Alexander McMillan Welch (1869–1943) was an American architect trained in the Beaux-Arts tradition, who led the New York City firm of Welch, Smith & Provot, in partnership with Bowen B. Smith and George Provot.

==Life and career==
Welch, a descendant of Philip Welch, who emigrated to Ipswich, Massachusetts in 1654, graduated from Columbia University and the École des Beaux-Arts in Paris. Under the influence of his brother-in-law, Bashford Dean, Welch collected some antique swords.

The firm's trademark style of discreet brick and limestone townhouses in neo-Georgian style is embodied in the Benjamin N. Duke House at 1009 Fifth Avenue, one of a row of four houses built in 1899-1901 for the speculative builders William and Thomas Hall. Number 1009 was purchased by the tobacco magnate Benjamin Newton Duke. Similar rowhouses by Welch, Smith & Provot are 28 through 38 West 86th Street (1906-1908), 5 and 7 East 75th Street (1901), 3–11 West 73rd Street, and 6–8 West 74th Street (1903–1904).

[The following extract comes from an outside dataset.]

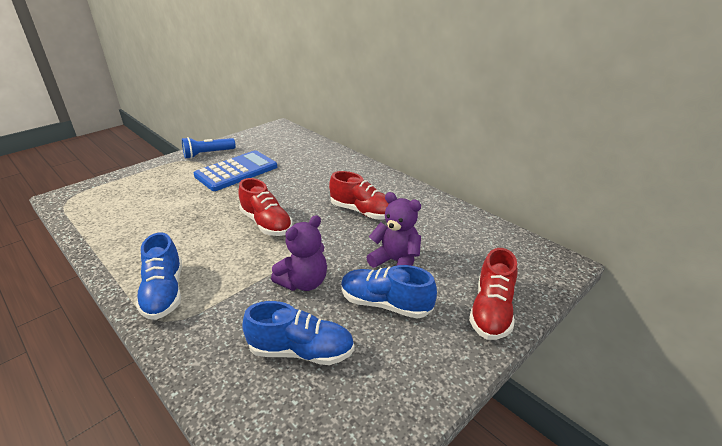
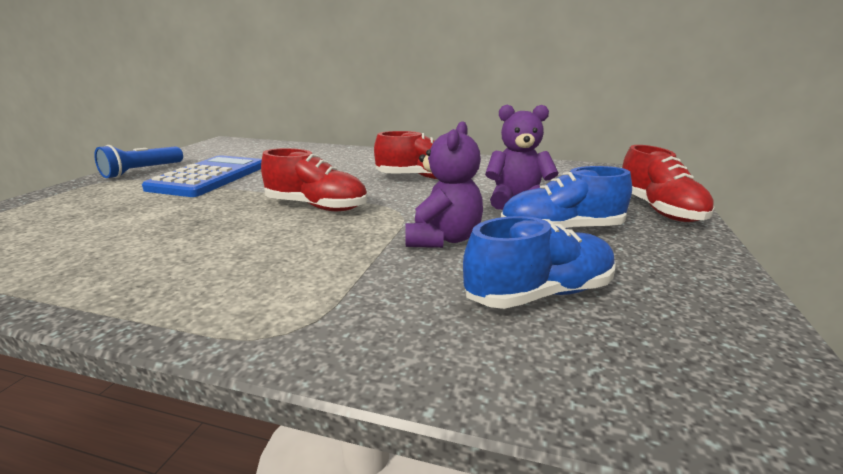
camera: 30 degrees left, 10 degrees down
blue shoe [136,233,182,320] -> none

Welch was the consulting architect in restorations made to a number of designated historical landmarks, including Alexander Hamilton's Hamilton Grange in the Hamilton Heights neighborhood of Upper Manhattan, George Washington's Headquarters in White Plains, New York, and the Dutch Colonial Dyckman House in Inwood, Manhattan. Welch married Fannie Fredericka Dyckman on June 2, 1896. She and her sister, Mrs Bashford Dean presented the Dyckman house to New York City in 1916.

==Selected commissions==
- The New French Hospital, 450-58 West 34th Street, New York (1905), for the French Benevolent Society, as the result of a competition supervised by A.D.F. Hamlin, Columbia University. Isolated sunrooms at the rear south-facing facade were provided for each floor. The tuberculosis ward on the top floor was isolated from the others.
- The St. Stephen's Methodist Church (1897-1898) was added to the National Register of Historic Places in 2012.